I was lucky today, right_join works, but I really should spend some time watching Dani’s join videos and making sense of the difference.
r_o <- right_join(count_reasons, count_obstacles)
## Joining, by = "id"
# check that worked by looking at the first few rows
r_o %>% head(5)
## # A tibble: 5 x 3
## # Groups: id [5]
## id n_reasons n_obstacles
## <dbl> <int> <int>
## 1 1 145 158
## 2 2 34 26
## 3 3 111 121
## 4 4 203 211
## 5 5 100 103
Make the data long so it will work with ggplot and make the “response” a factor so it will order correctly in the plot. Note the default order is alphabetical, so if you don’t specify, it will list obstacles first, then reasons in the facet.
r_o_long <- r_o %>%
pivot_longer(names_to = "response",
values_to = "words", n_reasons:n_obstacles)
r_o_long %>% head(5)
## # A tibble: 5 x 3
## # Groups: id [3]
## id response words
## <dbl> <chr> <int>
## 1 1 n_reasons 145
## 2 1 n_obstacles 158
## 3 2 n_reasons 34
## 4 2 n_obstacles 26
## 5 3 n_reasons 111
r_o_long$response <- fct_relevel(r_o_long$response, c("n_reasons", "n_obstacles"))
Work out how many words students wrote on average for each question.

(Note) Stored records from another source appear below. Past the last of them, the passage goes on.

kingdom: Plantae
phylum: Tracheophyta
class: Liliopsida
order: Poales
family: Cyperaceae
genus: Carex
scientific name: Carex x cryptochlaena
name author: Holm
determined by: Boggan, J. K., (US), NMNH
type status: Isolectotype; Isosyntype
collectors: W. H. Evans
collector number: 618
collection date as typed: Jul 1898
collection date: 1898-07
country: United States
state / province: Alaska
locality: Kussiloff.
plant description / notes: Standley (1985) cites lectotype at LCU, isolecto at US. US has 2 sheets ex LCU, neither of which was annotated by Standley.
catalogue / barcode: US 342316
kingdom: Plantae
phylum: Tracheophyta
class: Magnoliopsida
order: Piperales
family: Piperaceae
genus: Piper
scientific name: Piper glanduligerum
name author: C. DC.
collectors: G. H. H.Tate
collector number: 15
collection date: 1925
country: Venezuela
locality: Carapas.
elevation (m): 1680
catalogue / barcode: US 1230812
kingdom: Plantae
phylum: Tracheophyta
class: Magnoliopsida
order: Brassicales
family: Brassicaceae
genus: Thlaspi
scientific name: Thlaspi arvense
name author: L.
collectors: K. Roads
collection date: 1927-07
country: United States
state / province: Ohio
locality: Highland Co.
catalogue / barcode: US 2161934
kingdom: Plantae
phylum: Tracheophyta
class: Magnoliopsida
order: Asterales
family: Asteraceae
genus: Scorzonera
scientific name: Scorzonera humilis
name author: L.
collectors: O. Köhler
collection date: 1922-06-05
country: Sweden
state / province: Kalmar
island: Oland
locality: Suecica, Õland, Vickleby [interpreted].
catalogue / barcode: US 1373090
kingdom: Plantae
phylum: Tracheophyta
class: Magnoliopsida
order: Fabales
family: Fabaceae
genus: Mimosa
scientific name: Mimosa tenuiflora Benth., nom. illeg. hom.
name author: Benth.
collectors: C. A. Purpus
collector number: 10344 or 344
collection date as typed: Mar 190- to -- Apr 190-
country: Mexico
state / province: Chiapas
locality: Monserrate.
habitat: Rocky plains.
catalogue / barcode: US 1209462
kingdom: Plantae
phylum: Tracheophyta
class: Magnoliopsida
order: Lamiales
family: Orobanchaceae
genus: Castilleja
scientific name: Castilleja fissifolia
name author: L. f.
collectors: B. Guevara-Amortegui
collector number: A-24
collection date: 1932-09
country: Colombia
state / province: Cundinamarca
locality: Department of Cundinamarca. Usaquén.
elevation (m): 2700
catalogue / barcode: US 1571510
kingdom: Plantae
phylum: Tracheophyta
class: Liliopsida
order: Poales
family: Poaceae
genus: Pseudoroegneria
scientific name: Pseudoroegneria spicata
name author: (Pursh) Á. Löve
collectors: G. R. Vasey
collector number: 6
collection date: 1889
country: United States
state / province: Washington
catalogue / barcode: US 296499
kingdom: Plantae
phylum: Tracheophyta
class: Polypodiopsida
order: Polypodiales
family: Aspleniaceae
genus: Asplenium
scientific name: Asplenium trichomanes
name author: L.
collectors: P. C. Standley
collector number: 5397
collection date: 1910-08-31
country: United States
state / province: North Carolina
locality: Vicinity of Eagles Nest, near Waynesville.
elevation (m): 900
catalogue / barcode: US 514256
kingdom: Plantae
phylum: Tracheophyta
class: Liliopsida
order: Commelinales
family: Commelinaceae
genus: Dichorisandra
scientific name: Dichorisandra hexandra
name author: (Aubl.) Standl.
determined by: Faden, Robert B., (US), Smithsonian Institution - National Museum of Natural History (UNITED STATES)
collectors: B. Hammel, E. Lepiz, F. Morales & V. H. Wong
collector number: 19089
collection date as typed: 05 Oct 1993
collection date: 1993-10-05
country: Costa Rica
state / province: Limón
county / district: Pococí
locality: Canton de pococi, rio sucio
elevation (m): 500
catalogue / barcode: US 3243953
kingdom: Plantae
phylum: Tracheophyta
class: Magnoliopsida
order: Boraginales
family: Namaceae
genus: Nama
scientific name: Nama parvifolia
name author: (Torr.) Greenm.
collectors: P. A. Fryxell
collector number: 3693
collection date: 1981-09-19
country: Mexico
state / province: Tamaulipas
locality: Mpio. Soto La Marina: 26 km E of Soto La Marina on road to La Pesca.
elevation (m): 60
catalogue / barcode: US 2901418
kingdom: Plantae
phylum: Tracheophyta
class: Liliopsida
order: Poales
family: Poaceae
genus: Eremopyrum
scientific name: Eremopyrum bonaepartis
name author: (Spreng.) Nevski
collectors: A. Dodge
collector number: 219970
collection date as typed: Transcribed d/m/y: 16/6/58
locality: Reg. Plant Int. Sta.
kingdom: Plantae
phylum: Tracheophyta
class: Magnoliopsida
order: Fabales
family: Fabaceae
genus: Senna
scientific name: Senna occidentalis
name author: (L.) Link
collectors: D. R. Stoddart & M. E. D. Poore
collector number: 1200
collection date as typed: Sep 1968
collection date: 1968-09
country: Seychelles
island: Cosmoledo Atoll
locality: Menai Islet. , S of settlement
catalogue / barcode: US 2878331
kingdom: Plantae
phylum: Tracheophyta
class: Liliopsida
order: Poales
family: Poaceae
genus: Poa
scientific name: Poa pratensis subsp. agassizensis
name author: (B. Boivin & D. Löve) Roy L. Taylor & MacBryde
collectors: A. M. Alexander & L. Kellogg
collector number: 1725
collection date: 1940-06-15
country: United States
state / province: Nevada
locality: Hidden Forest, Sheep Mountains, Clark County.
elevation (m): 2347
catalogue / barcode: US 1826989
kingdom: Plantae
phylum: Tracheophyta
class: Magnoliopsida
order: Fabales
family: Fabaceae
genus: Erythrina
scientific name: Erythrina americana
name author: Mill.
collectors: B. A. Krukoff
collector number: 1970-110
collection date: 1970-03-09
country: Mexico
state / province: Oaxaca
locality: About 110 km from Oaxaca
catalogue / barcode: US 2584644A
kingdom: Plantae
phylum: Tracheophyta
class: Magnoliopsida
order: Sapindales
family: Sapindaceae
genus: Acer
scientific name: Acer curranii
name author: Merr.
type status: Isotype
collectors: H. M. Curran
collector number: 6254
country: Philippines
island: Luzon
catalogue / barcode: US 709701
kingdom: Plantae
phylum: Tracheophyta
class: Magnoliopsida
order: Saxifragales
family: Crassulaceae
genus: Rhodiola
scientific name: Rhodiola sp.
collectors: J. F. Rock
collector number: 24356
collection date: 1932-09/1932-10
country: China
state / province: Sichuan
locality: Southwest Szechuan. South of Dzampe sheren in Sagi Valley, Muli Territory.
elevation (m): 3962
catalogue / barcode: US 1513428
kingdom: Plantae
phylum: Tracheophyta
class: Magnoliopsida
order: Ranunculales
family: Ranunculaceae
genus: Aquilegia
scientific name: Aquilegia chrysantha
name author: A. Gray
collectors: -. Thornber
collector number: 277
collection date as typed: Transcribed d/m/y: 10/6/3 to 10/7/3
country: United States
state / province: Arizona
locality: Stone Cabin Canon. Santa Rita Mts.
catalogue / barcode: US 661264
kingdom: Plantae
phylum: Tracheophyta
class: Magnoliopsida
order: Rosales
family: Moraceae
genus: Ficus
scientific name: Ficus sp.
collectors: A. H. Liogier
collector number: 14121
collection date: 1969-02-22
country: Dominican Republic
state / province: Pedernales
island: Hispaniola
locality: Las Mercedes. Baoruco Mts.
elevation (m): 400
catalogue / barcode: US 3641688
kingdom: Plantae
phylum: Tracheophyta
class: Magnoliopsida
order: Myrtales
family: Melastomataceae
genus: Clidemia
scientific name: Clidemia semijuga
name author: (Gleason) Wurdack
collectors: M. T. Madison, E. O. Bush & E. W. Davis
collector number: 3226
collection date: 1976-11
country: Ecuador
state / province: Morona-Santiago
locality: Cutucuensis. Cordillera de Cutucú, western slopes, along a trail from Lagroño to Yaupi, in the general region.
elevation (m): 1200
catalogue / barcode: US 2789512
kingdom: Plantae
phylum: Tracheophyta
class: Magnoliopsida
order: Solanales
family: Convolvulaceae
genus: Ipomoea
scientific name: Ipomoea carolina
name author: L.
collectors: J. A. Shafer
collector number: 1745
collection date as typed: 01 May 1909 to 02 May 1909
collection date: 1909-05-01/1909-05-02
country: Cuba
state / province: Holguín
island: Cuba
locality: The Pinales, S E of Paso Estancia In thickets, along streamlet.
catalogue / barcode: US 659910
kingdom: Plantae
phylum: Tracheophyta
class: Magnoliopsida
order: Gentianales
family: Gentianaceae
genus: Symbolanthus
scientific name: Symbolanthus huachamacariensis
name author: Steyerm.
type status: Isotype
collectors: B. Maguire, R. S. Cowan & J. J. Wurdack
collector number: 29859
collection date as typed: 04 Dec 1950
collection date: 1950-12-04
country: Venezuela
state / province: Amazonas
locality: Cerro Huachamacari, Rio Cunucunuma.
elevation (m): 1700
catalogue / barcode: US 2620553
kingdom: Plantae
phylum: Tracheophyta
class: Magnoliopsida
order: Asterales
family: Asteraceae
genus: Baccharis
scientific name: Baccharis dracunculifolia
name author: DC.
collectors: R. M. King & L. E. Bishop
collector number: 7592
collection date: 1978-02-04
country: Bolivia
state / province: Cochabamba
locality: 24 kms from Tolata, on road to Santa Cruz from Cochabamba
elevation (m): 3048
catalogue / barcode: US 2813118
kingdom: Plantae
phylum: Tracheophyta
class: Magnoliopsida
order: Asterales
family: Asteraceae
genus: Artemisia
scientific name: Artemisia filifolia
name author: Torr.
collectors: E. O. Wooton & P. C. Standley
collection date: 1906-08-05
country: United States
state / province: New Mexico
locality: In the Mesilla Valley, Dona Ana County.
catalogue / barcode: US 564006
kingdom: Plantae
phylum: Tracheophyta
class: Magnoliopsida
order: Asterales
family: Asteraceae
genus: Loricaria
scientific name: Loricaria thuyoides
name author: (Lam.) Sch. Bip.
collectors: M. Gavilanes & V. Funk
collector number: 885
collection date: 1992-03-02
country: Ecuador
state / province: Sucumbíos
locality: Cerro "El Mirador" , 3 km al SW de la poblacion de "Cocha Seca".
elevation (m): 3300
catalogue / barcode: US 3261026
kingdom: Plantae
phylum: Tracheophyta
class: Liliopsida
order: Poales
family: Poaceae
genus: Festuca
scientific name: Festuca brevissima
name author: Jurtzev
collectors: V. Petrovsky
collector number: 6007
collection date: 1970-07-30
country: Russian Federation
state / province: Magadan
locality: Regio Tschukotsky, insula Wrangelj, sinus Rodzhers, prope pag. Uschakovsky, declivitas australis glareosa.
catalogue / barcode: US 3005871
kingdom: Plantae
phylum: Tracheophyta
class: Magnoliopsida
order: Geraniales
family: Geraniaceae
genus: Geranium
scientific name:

Hmmm less than 100 words 😢.
r_o_long %>%
group_by(response) %>%
summarise(meanwords = mean(words))
## # A tibble: 2 x 2
## response meanwords
## * <fct> <dbl>
## 1 n_reasons 90.3
## 2 n_obstacles 85.6
Distribution of word counts separately for reasons and obstacles responses
r_o_long %>%
ggplot(aes(x = words, fill = response)) +
geom_histogram() +
facet_wrap(~response) +
theme_grey() +
geom_vline(xintercept = 100, linetype="dashed",
color = "blue", size=0.5) +
ggeasy::easy_remove_legend() +
labs(title = "Distribution of word count", subtitle = "Mean words in reasons = 90. Mean words in obstacles = 86", x = "Word count", y = "Number of students (N = 100)") +
annotate("text", x = 180, y = 12, label = "target word \n count = 100")
Tidytext is pretty fun and a “relatively” easy way to get word count. AGAIN i ran into trouble remembering the order of the arguments when renaming things. Trying to be more intentional about documenting that it is newname = oldname, so maybe one day I won’t have to run through the alphabet to work it out!
It seems a bit clunky to have to work with different dataframes for different questions. This is probably the kind of thing that iteration could help with but I am a bit scared of lists and I still don’t really get the purrr package.
I got lucky with my join today, I picked right_join() at random and it did what I wanted but… I really need to spend some time working out what the difference between the join functions in dplyr are so that its not a crap shoot every time.